Summer has come and so has the downpour. Your property has been flooded. Coping with this disaster seems impossible at first, but here are a few pointers to ease your fears.
If you live in a flood prone area, it is sensible to purchase your own supply of sandbags, which can be placed against doorways, and low-level vents in times of flooding to help minimise the amount of water that enters your home.
General and regular home maintenance is essential and will definitely limit damages and discomfort in times of disaster.
- You should not attempt to drive in flood conditions as you are ultimately putting your life at risk.
- Generally, if the water is deeper than the bottom of your doors or the bottom third of your wheels, it is not advisable to drive through it.
- If trapped in a vehicle during flooding, rather abandon the vehicle and climb to higher ground. It is dangerous to try to drive out of the water to safety.
Electricity & gas supply
Turn off gas and electricity if flooding is definitely about to occur.
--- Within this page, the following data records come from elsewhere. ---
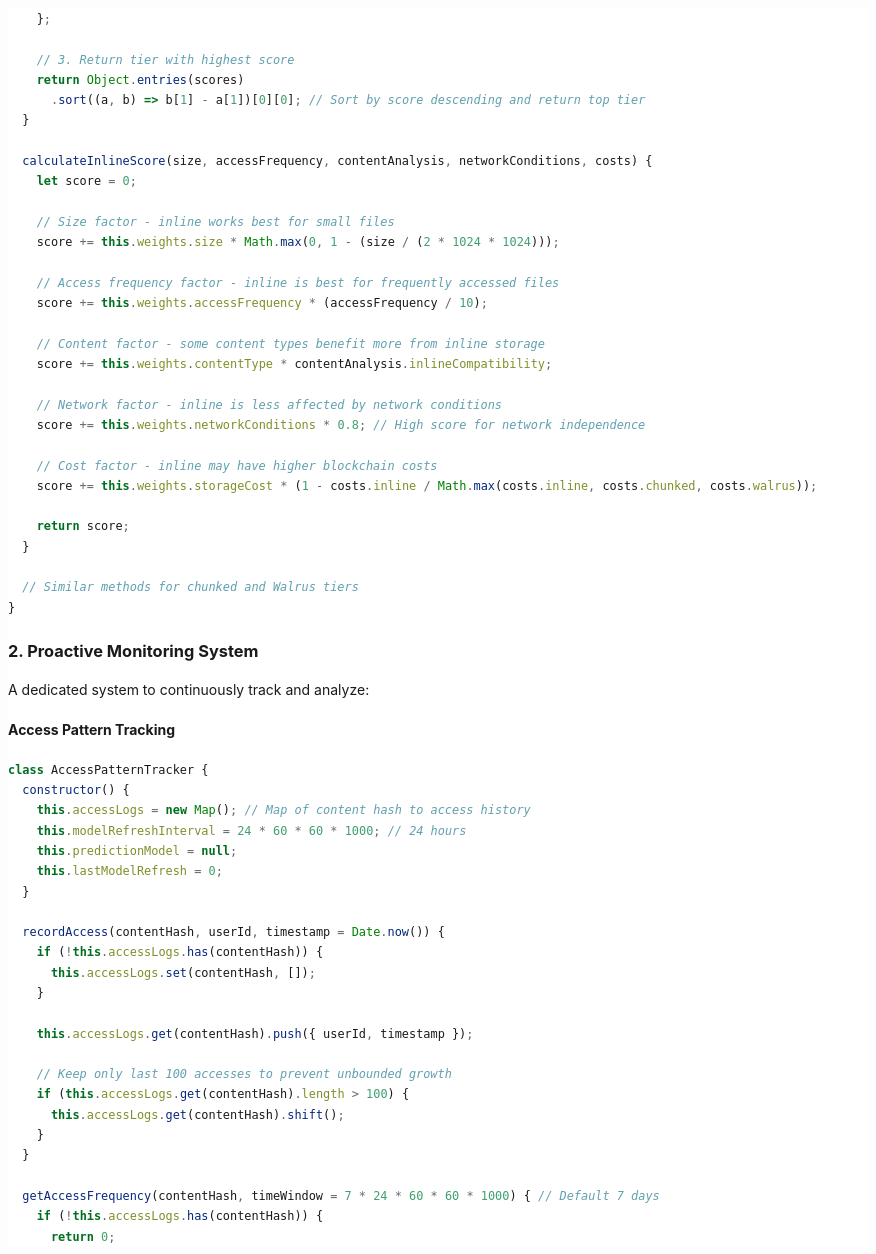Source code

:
 ```javascript
    };
    
    // 3. Return tier with highest score
    return Object.entries(scores)
      .sort((a, b) => b[1] - a[1])[0][0]; // Sort by score descending and return top tier
  }
  
  calculateInlineScore(size, accessFrequency, contentAnalysis, networkConditions, costs) {
    let score = 0;
    
    // Size factor - inline works best for small files
    score += this.weights.size * Math.max(0, 1 - (size / (2 * 1024 * 1024)));
    
    // Access frequency factor - inline is best for frequently accessed files
    score += this.weights.accessFrequency * (accessFrequency / 10);
    
    // Content factor - some content types benefit more from inline storage
    score += this.weights.contentType * contentAnalysis.inlineCompatibility;
    
    // Network factor - inline is less affected by network conditions
    score += this.weights.networkConditions * 0.8; // High score for network independence
    
    // Cost factor - inline may have higher blockchain costs
    score += this.weights.storageCost * (1 - costs.inline / Math.max(costs.inline, costs.chunked, costs.walrus));
    
    return score;
  }
  
  // Similar methods for chunked and Walrus tiers
}
```

### 2. Proactive Monitoring System

A dedicated system to continuously track and analyze:

#### Access Pattern Tracking

```javascript
class AccessPatternTracker {
  constructor() {
    this.accessLogs = new Map(); // Map of content hash to access history
    this.modelRefreshInterval = 24 * 60 * 60 * 1000; // 24 hours
    this.predictionModel = null;
    this.lastModelRefresh = 0;
  }
  
  recordAccess(contentHash, userId, timestamp = Date.now()) {
    if (!this.accessLogs.has(contentHash)) {
      this.accessLogs.set(contentHash, []);
    }
    
    this.accessLogs.get(contentHash).push({ userId, timestamp });
    
    // Keep only last 100 accesses to prevent unbounded growth
    if (this.accessLogs.get(contentHash).length > 100) {
      this.accessLogs.get(contentHash).shift();
    }
  }
  
  getAccessFrequency(contentHash, timeWindow = 7 * 24 * 60 * 60 * 1000) { // Default 7 days
    if (!this.accessLogs.has(contentHash)) {
      return 0;
```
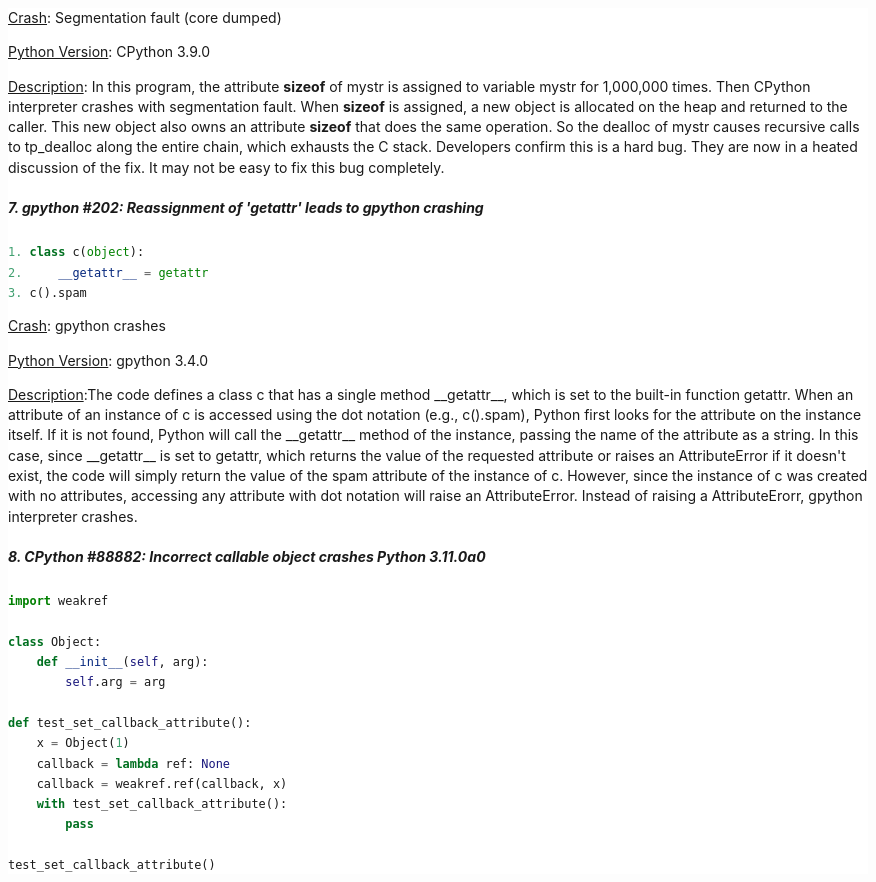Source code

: <u>Crash</u>: Segmentation fault (core dumped)

<u>Python Version</u>: CPython 3.9.0

<u>Description</u>:
In this program, the attribute __sizeof__ of mystr is assigned to variable mystr  for 1,000,000 times. Then CPython interpreter crashes with segmentation fault. When __sizeof__ is assigned, a new object is allocated on the heap and returned to the caller. This new object also owns an attribute __sizeof__ that does the same operation. So the dealloc of mystr causes recursive calls to tp_dealloc along the entire chain, which exhausts the C stack. Developers confirm this is a hard bug. They are now in a heated discussion of the fix. It may not be easy to fix this bug completely. 


##### 7. gpython #202: Reassignment of 'getattr' leads to gpython crashing 

```python
1. class c(object):
2.     __getattr__ = getattr
3. c().spam
```


<u>Crash</u>: gpython crashes

<u>Python Version</u>: gpython 3.4.0

<u>Description</u>:The code defines a class c that has a single method \_\_getattr\_\_, which is set to the built-in function getattr. When an attribute of an instance of c is accessed using the dot notation (e.g., c().spam), Python first looks for the attribute on the instance itself. If it is not found, Python will call the \_\_getattr\_\_ method of the instance, passing the name of the attribute as a string. In this case, since \_\_getattr\_\_ is set to getattr, which returns the value of the requested attribute or raises an AttributeError if it doesn't exist, the code will simply return the value of the spam attribute of the instance of c. However, since the instance of c was created with no attributes, accessing any attribute with dot notation will raise an AttributeError. Instead of raising a AttributeErorr, gpython interpreter crashes.


##### 8. CPython #88882: Incorrect callable object crashes Python 3.11.0a0 

```python
import weakref

class Object:
    def __init__(self, arg):
        self.arg = arg

def test_set_callback_attribute():
    x = Object(1)
    callback = lambda ref: None
    callback = weakref.ref(callback, x)
    with test_set_callback_attribute():
        pass

test_set_callback_attribute()
```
Tips on how to cope after a flood:
- Firstly, if you need to, seek necessary medical care at the nearest first aid station or hospital. Untreated cuts or injuries can become infected in unsanitary conditions.
- Stay away from flooded areas if possible. Avoid going on ‘sight-seeing’ tours. Stay with your own property to prevent looting after the flood.
- Call your insurance company to tell them what has happened
- Check the Yellow Pages, under Flood Damage, for suppliers of cleaning materials or equipment to dry out your property
- Do not turn on any electrical equipment until you are sure it has dried out
- Contact the gas, electricity and water companies. You'll need to have your supplies checked before you turn them back on.
- Open doors and windows to ventilate your home. It takes a brick about 25mm/a month to dry out. Remember to unblock your airbricks and doorways, but take care to ensure your house is secure against intruders.
- Wash taps and run the water for a few minutes before use. Mains tap water should not be contaminated but check with your local water company if you're concerned.
- Do not allow children to play in floodwater areas and wash children's hands frequently. Disinfect floodwater-affected toys before allowing them to be used.
Do not use any food that has been in contact with floodwater. Contamination is a danger from all sources.